Two doors away, on the ‘Quiet Millionaire’s Quarter Mile’, Moyard was built in 1974 in the long back garden and former orchard of the 1905 classic Edwardian Well Road house, Ellerslie, by the Brewitt family (who were long associated with historic Cork bakery, FH Thompson, a fabled and much-loved institution, famed for its breads and cakes).

Founded in 1826, the bakery carried the name of Francis Hannon (FH) Thompson up to its closure in the mean 1980s, a recessionary decade when Cork lost thousands of jobs across dozens of major employers, after earlier ‘boomier’ decades (and, centuries) when Thompson’s expanded to include three city centre cafes, and was producing Swiss rolls at the rate of a mile of rolled-out cake a day.

The Brewitt family lived in the Well Road’s three-storey Ellerslie from the 1950s until George and Jill Brewitt traded down in the early 1970s, building Moyard, a then innovative, timber-framed, single-storey, 2,3000 sq ft home.

It was built on a verdant 0.45-acre garden, behind the rear, red-brick pillared entrance to Ellerslie (pic far right).

Coming to ‘for sale’ viewings, one of the spacious home’s five bedrooms has been kept as the late owner’s own art studio and some of his own work is on the walls here — as is an oil painting of one Eliza Thompson, who married Francis H Thompson; the painting dates to 1850, reckons oldest son Simon, who says the same Eliza was the great, great, great grandmother of his and three other siblings, Jenny, John and Peter.

“Timber frame is nothing new, it’s been around in Scandinavia and elsewhere for centuries and well-built ones last for generations,” Simon observes on an Irish Examiner walk around the very well-kept house, sizeable double garage and very mature gardens, with spring flowers in abundance, shrubs happily rooted for decades, alive with bird song, and ringed by trees that long predate this bungalow, including a fruitful apple tree (an eater) that’s at least a century old.

It’s listed with Malcolm Tyrrell and Brian Olden, of Cohalan Downing, with a €850,000 AMV, and in many instances that’s a good price hope for a bungalow.
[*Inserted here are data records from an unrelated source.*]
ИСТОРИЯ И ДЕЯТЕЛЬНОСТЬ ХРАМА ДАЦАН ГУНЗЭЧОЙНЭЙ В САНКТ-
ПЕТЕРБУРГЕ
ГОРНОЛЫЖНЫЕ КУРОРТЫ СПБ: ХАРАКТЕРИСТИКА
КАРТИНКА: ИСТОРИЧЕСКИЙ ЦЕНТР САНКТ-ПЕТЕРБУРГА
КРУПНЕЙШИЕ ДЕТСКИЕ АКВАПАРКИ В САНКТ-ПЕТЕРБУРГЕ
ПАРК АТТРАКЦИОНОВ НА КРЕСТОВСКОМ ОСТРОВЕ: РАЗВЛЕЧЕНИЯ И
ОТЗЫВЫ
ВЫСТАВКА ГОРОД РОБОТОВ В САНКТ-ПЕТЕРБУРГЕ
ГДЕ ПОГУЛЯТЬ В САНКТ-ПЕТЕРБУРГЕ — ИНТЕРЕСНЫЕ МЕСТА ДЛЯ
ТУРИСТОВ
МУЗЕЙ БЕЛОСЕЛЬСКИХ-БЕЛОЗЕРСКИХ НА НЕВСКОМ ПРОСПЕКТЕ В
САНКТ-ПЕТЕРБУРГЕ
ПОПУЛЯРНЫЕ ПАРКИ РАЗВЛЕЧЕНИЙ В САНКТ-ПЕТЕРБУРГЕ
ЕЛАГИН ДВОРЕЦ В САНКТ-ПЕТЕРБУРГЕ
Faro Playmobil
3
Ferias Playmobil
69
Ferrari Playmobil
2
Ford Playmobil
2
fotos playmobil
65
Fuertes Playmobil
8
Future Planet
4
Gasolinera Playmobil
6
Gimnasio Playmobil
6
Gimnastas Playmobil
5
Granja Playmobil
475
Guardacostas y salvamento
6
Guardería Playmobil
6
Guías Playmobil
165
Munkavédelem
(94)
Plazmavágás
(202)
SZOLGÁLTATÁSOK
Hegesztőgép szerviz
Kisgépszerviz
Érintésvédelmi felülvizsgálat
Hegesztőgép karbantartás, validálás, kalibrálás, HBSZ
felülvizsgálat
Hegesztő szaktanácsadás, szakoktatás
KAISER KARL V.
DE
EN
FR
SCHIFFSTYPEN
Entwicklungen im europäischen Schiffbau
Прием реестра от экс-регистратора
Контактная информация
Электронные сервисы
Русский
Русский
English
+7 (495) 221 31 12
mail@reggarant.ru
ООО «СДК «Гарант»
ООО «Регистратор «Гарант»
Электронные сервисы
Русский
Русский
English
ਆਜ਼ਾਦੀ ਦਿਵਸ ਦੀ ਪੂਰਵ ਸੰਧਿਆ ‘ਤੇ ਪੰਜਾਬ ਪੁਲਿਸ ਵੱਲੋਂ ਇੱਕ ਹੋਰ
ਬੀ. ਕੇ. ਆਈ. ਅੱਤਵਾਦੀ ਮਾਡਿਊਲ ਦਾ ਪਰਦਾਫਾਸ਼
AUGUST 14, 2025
That’s some point to make, but it’s likely, for sure: Two doors away, Kendalsbrae is offered by Cohalan Downing at €2.95m, and next door to Kendalsbrae is Currabeg, built on equally private grounds after the original house there, Currabeg, at the bend in Woodview was bought for €2.4m and demolished.

As Moyard’s own construction was timber frame, any and all internal walls can be moved with relative ease as they are in timber stud, so internal reconfiguration could be very easy.

Prospective buyers might see scope for a large additional living room in the adjacent double garage, either a conversion or a rebuild, over one of two levels.

It’s set behind sturdy gates and the old red-brick former rear entry pillars of Ellerslie, facing the entry point to Woodview’s cul-de-sac section on the main Douglas road, with planning precedents both along Woodview’s main section (including a copper-faced one by the roundabout on the Well Road) and the Douglas Road for replacement builds: planners even allowed the seeming indignity of a detached house to be built in the front garden of Ellerslie itself, onto the Well Road.